O TEMPO PERTENCE AOS DEUSES

"A fotografia é um pedaço de tempo que passou, mas que guarda a nossa marca, é um pedaço de nós. Ela é sempre um atestado de presença para quem a produziu e para quem aparece nela. Naquele pedaço de papel está gravada uma parcela da nossa vida.

O que somos, de onde viemos e para onde vamos – eis as questões maiores que a humanidade coloca desde sempre. A fotografia não responde a essas perguntas tão profundas, mas, passando do plano filosófico à vida cotidiana, ela nos dá pistas do que somos, ao mostrar o que fizemos, como indivíduos e como sociedades. Do álbum de família aos arquivos e coleções de grande porte, as fotografias descortinam, a quem sabe ver, o caminho percorrido pelas pessoas e pela sociedade.

Ao colecionar fotografias, estamos, portanto, conservando uma parte da vida que, só por ter virado foto, já é memória, saudade. Nas coleções está presente o testemunho do nosso pertencimento a uma família, a uma cidade, a uma época a uma determinada cultura. Não é um depoimento estático e acabado, como uma certidão de cartório, mas, sobretudo, uma fonte inesgotável de informação, porque o conteúdo de uma imagem depende da cultura de quem a ‘lê’, do momento e do contexto que ela é analisada. Enfim, a fotografia é um passaporte para conhecer, lembrar e sonhar.

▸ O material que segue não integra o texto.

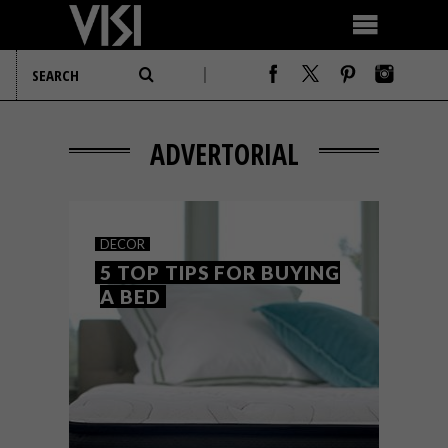
ADVERTORIAL
DECOR
5 TOP TIPS FOR BUYING
A BED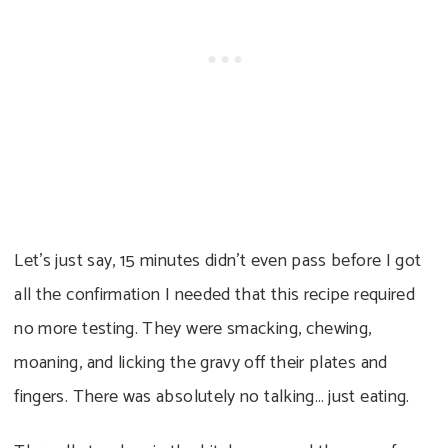
Let’s just say, 15 minutes didn’t even pass before I got
all the confirmation I needed that this recipe required
no more testing. They were smacking, chewing,
moaning, and licking the gravy off their plates and
fingers. There was absolutely no talking… just eating.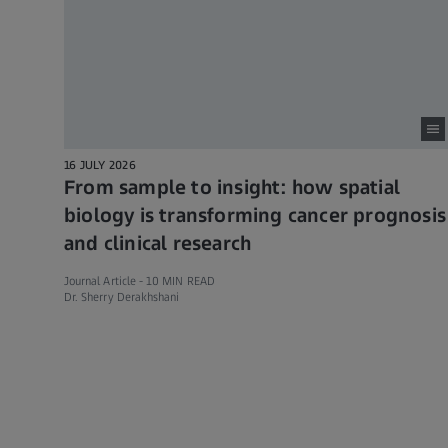
16 JULY 2026
From sample to insight: how spatial
biology is transforming cancer prognosis
and clinical research
Journal Article -
10 MIN READ
Dr. Sherry Derakhshani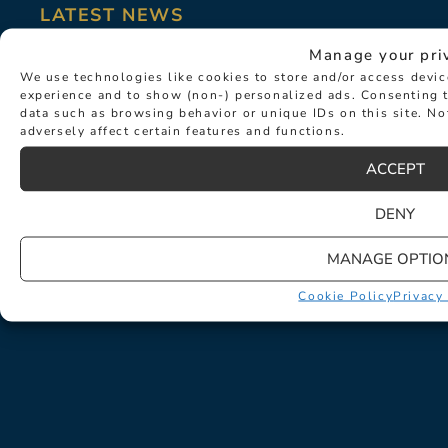
LATEST NEWS
Manage your pri
We use technologies like cookies to store and/or access devi
experience and to show (non-) personalized ads. Consenting t
data such as browsing behavior or unique IDs on this site. N
adversely affect certain features and functions.
ACCEPT
DENY
MANAGE OPTIO
Cookie Policy
Privacy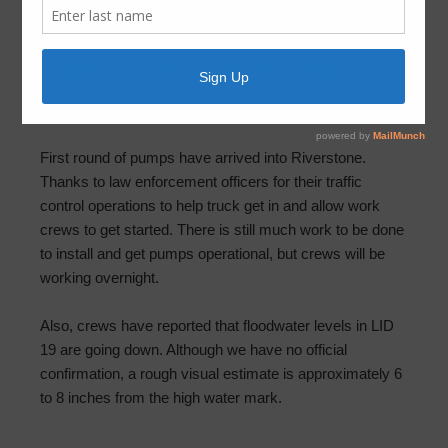
Steep Bank Creek – Supplemental
Pumps – August 30th at 7:50pm
August 30, 2017
by
FBLID 19
First round of pumps have arrived into Riverstone.
Thanks to law enforcement officers for their traffic
control operations to help truck get in and allow work
crews to get started. There is still much work to be done
to install and get pumps operational, but crews will be
working overnight.
Also, crews have reported that floodwater levels in LID
19 are going down. Although we have no official
confirmation, a rough visual estimate is approximately 6
to 8 inches from the high water mark.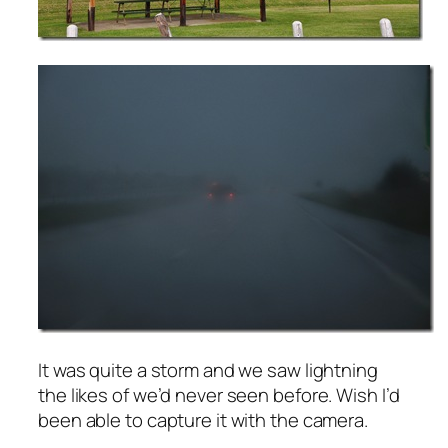
It was quite a storm and we saw lightning
the likes of we’d never seen before. Wish I’d
been able to capture it with the camera.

E, de repente, essa viagem ficou vertiginosamente rápida, com a entrada em cena da imagem digital e de seus meios de produção, principalmente os telefones celulares. A cada ano serão bilhões de imagens que se suplantarão umas as outras quase que instantaneamente, não nos dando tempo de conhecer, com as lembranças sendo substituídas tão rapidamente por outras tão iguais que o sonho parece se esvair em uma embriaguez de estímulos tornados inócuos pela pasteurização da própria escala de produção.

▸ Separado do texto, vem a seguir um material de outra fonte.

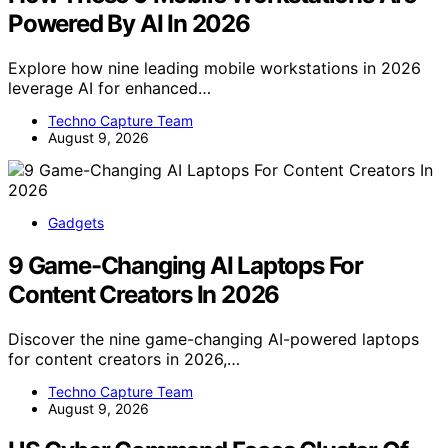
Powered By AI In 2026
Explore how nine leading mobile workstations in 2026
leverage AI for enhanced…
Techno Capture Team
August 9, 2026
Gadgets
9 Game-Changing AI Laptops For
Content Creators In 2026
Discover the nine game-changing AI-powered laptops
for content creators in 2026,…
Techno Capture Team
August 9, 2026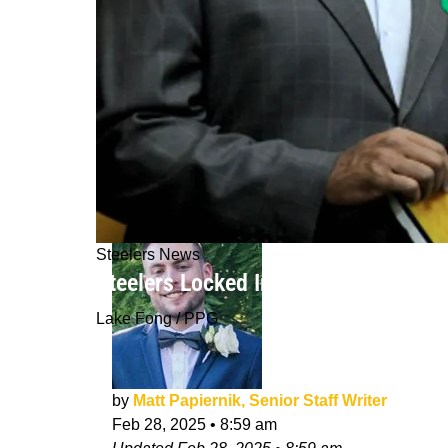
Steelers News
Steelers Locked In As Top Destinatio
Lake Fong / PPG
by
Matt Papiernik, Senior Staff Writer
Feb 28, 2025
•
8:59 am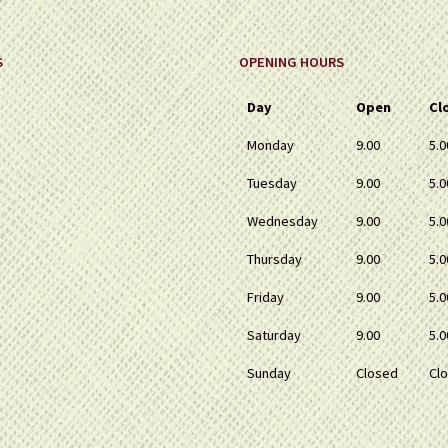
page
page
S
OPENING HOURS
Day
Open
Cl
Monday
9.00
5.0
Tuesday
9.00
5.0
Wednesday
9.00
5.0
Thursday
9.00
5.0
Friday
9.00
5.0
Saturday
9.00
5.0
Sunday
Closed
Cl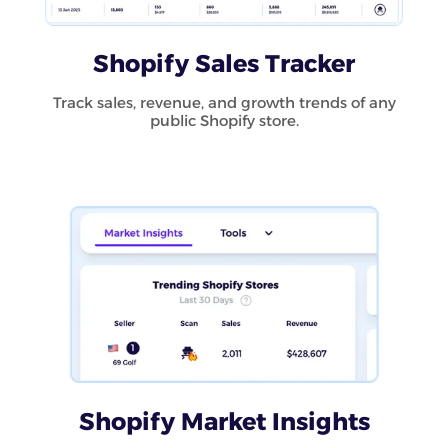
Shopify Sales Tracker
Track sales, revenue, and growth trends of any
public Shopify store.
Shopify Market Insights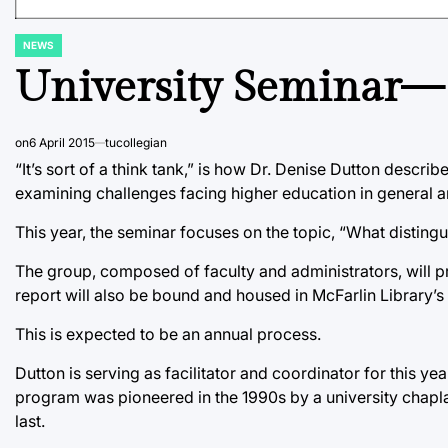
NEWS
POSTED
IN
University Seminar— 
on
6 April 2015
tucollegian
“It’s sort of a think tank,” is how Dr. Denise Dutton descr
examining challenges facing higher education in general and
This year, the seminar focuses on the topic, “What distin
The group, composed of faculty and administrators, will pres
report will also be bound and housed in McFarlin Library’s
This is expected to be an annual process.
Dutton is serving as facilitator and coordinator for this yea
program was pioneered in the 1990s by a university chapla
last.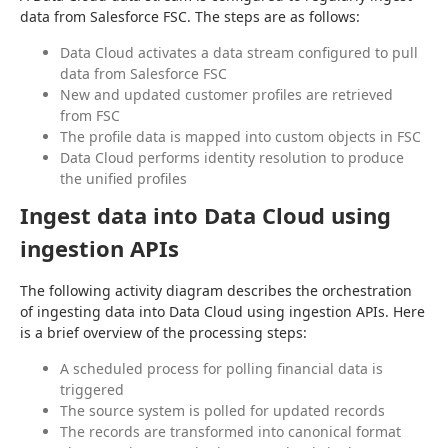
data from Salesforce FSC. The steps are as follows:
Data Cloud activates a data stream configured to pull
data from Salesforce FSC
New and updated customer profiles are retrieved
from FSC
The profile data is mapped into custom objects in FSC
Data Cloud performs identity resolution to produce
the unified profiles
Ingest data into Data Cloud using
ingestion APIs
The following activity diagram describes the orchestration 
of ingesting data into Data Cloud using ingestion APIs. Here 
is a brief overview of the processing steps:
A scheduled process for polling financial data is
triggered
The source system is polled for updated records
The records are transformed into canonical format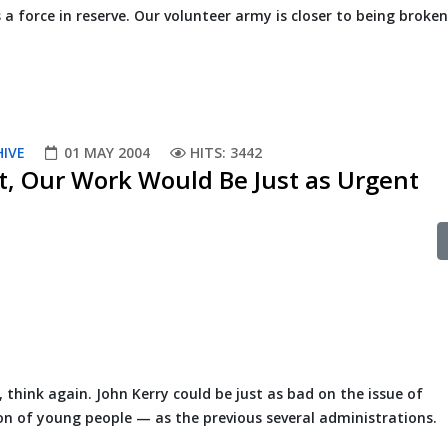
 a force in reserve. Our volunteer army is closer to being broke
HIVE
01 MAY 2004
HITS: 3442
t, Our Work Would Be Just as Urgent
Y, think again. John Kerry could be just as bad on the issue of
ion of young people — as the previous several administrations.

O 'álbum de retratos' passou a ser virtual, permanentemente exposto e interativo. Com o advento do fotolog, não mudou apenas o suporte, mas também a função do 'retrato', a dimensão da lembrança. A velocidade da produção, exposição e consumo de imagens que engolem umas às outras cria um processo de colagem que, em lugar de alimentar a memória, apaga a lembrança.

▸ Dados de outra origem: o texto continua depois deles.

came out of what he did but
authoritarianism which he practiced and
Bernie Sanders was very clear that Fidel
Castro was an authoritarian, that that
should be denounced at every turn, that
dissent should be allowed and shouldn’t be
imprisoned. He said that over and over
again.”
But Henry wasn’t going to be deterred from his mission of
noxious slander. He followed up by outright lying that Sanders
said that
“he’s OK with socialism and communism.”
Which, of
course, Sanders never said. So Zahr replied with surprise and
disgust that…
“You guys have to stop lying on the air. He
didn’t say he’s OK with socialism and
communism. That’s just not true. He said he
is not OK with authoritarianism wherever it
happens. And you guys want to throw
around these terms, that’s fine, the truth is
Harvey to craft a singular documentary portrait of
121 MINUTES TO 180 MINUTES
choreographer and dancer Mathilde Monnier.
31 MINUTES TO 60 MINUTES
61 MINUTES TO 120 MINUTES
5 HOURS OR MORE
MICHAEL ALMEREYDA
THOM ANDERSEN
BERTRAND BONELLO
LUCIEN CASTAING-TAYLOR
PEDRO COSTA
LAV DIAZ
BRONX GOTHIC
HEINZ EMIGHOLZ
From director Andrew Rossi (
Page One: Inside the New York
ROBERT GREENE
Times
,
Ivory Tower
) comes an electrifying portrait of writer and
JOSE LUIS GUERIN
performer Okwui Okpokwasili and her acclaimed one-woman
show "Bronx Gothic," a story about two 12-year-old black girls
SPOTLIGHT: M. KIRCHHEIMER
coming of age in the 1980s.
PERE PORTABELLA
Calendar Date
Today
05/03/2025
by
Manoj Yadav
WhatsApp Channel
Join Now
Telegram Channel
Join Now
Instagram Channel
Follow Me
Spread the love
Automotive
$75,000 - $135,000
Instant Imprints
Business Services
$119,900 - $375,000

O tempo sempre pertenceu aos deuses. A fotografia, ao reter o instante, surgiu como uma dádiva, um instrumento mágico da recuperação da coisa vivida. É uma afirmação da objetividade científica, quase como uma subversão no fluxo da existência. Na vertigem da substituição permanente de imagens que não chegam a se consubstanciar – nascem pixels já condenados a serem deletados, como borboletas informáticas – acabamos por não mais guardar o instante vivido. Ao produzirmos imagens aos bilhões e ao as descartamos aos bilhões, banalizamos a dádiva, e devolvemos esse pedaço de tempo aos deuses. E lá se foi um pedaço de nós."